### [Excerpted records]
....................

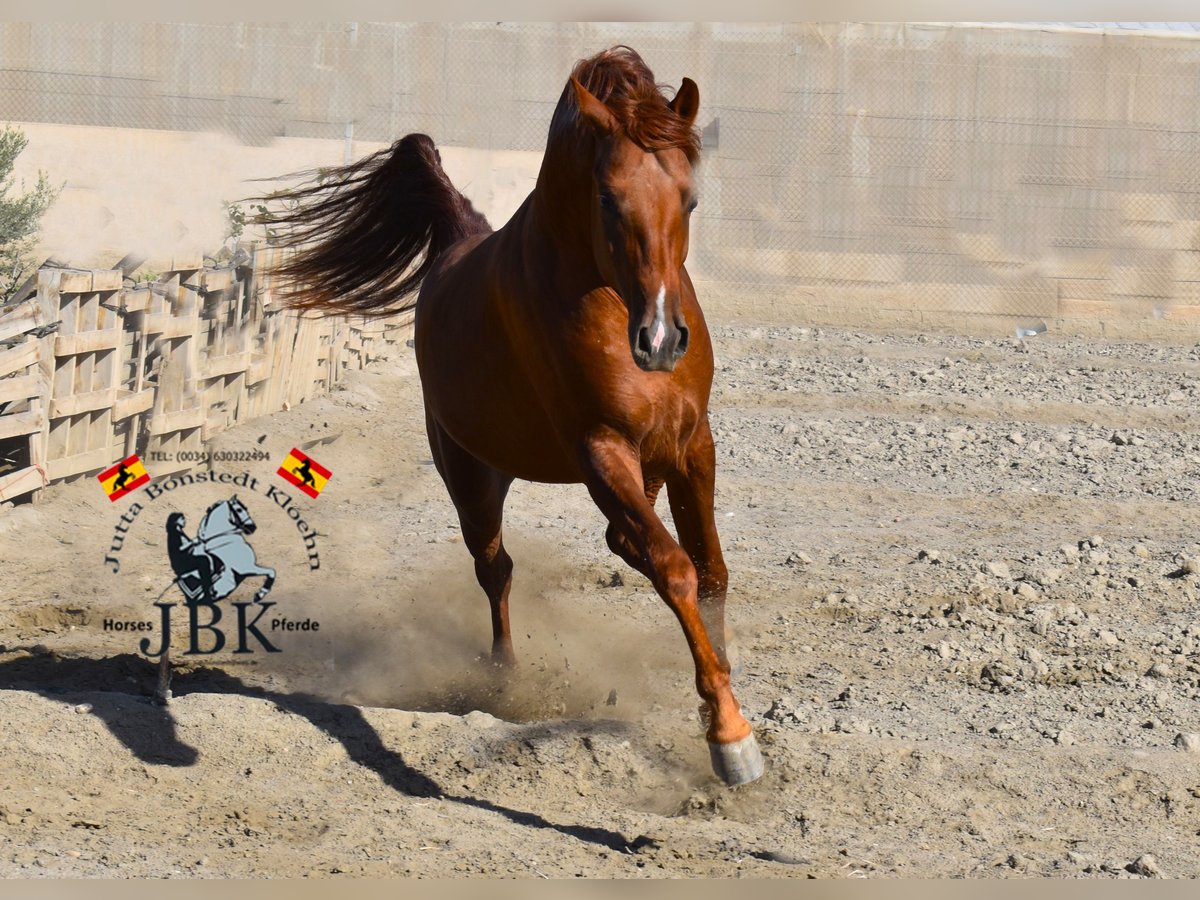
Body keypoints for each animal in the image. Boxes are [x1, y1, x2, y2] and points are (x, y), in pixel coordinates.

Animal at [267, 45, 763, 787]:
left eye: (690, 198)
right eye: (607, 197)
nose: (660, 340)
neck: (601, 295)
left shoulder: (690, 445)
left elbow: (709, 571)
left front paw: (722, 695)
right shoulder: (601, 451)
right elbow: (674, 568)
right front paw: (730, 740)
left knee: (616, 544)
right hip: (474, 479)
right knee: (497, 570)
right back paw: (504, 679)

....................

### [What to produce]
Although the records contain pictures, only their text should be repeated, exactly as it appears.

### [Output for this task]
Body keypoints for each animal in the image. Boxes are [x1, y1, x2, y2] and points are (x, y), in pixel coordinates.

Animal at [267, 45, 763, 787]:
left eye: (690, 198)
right eye: (607, 197)
nose: (660, 340)
neck: (601, 295)
left shoulder: (690, 445)
left elbow: (709, 571)
left front paw: (722, 695)
right shoulder: (601, 451)
right elbow: (674, 568)
right front paw: (730, 740)
left knee: (616, 544)
right hip: (474, 479)
right knee: (497, 570)
right back paw: (504, 679)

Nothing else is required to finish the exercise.